U.S. panel backs fewer limits on diabetes drug


Independent experts urged U.S. federal regulators Thursday to reduce restrictions on Glaxo- SmithKline’s controversial diabetes drug Avandia, which has been banned in Europe over concerns of increased risk of heart attacks.

Thirteen members of the 26-member independent advisory panel convened by the Food and Drug Administration said strict U.S. restrictions imposed in 2010 should be eased.

Seven experts voted to lift them entirely, and five to keep them.

Only one said Avandia should be taken off the market.

The panel voted at the end of two days of meetings on a new review of the GSK trial called RECORD, which confirmed the company’s initial finding that Avandia does not raise cardiac risk more than other diabetes drugs.
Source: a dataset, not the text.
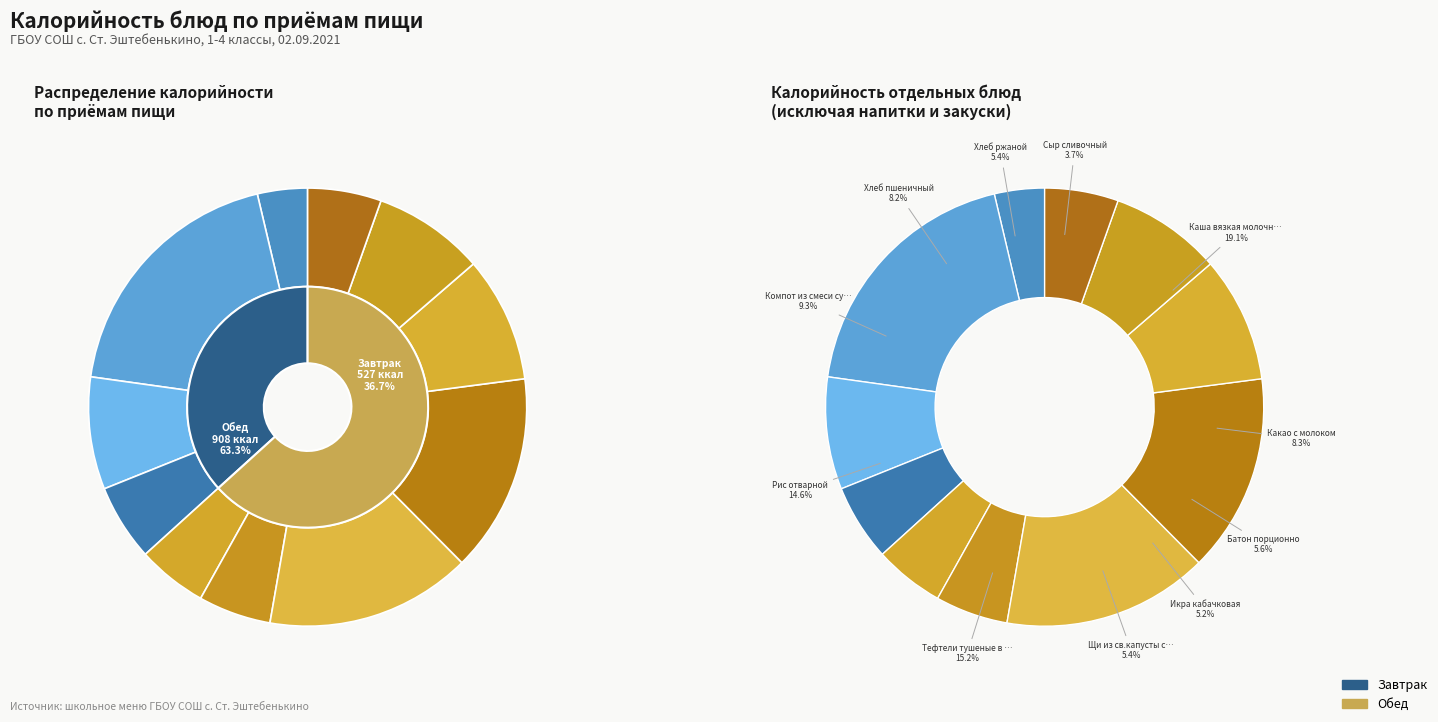

To the nearest percent, what is the combined percentage of Щи из св.капусты с картофелем, сметаной and Хлеб пшеничный?

14%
The British pharmaceutical giant GSK recently paid researchers at Duke University in North Carolina to carry out the new analysis of the data.
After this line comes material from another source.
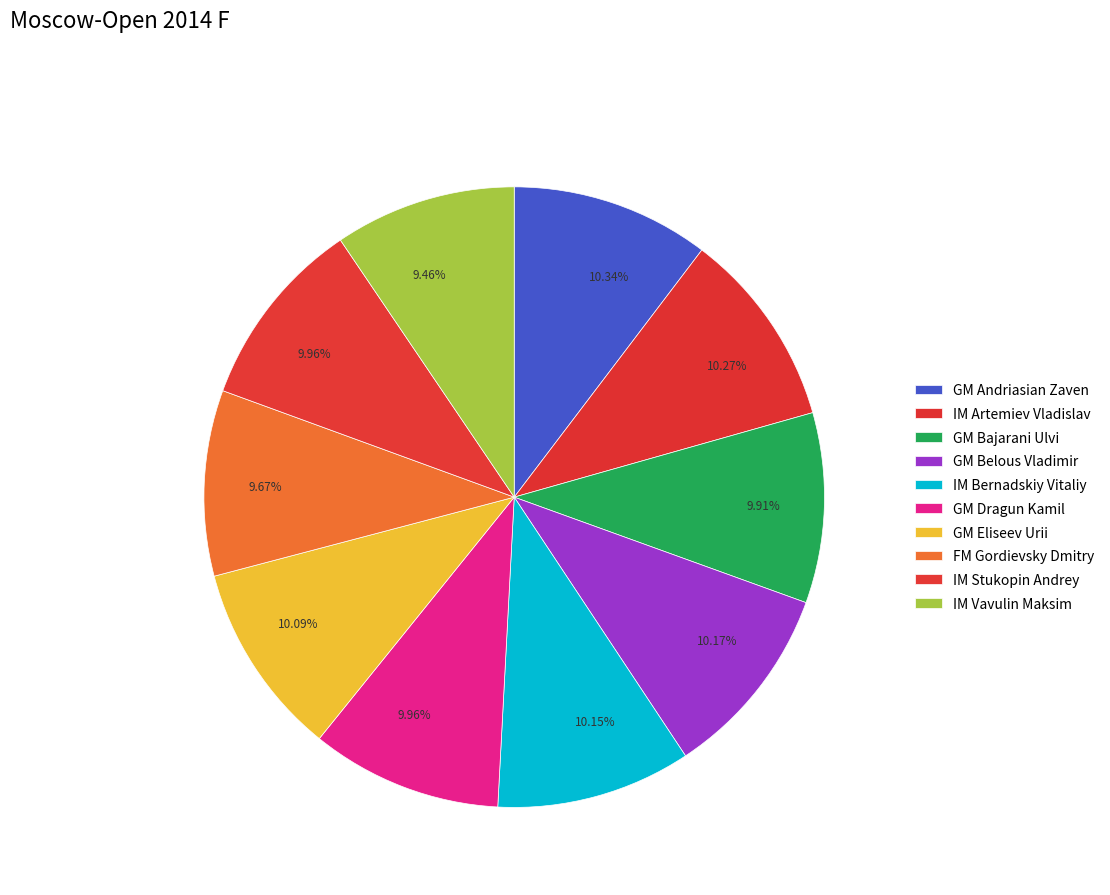

Which category has the smallest portion of the pie?

IM Vavulin Maksim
The FDA is under no obligation to follow the recommendations of expert panels, though it usually does.

Once a blockbuster drug for patients with type 2 diabetes, Avandia was approved in 1999 and soared to sales of $3 billion per year, but its use has declined dramatically in recent years.

Other research has pointed to a rise in heart attacks and strokes among patients using Avandia to control their blood sugar, and critics have alleged flaws in the RECORD trial, which showed it was relatively safe.

The Avandia controversy erupted after a 2007 study in the New England Journal of Medicine found that it raised the risk of heart attack by 43 percent.

The lead author of that study, Steven Nissen of the Cleveland Clinic, has been outspoken against Avandia and told The Wall Street Journal this week that RECORD was “not conducted in a scientifically acceptable manner.”

He also said that the FDA denied his request to be part of the committee of experts reviewing the data.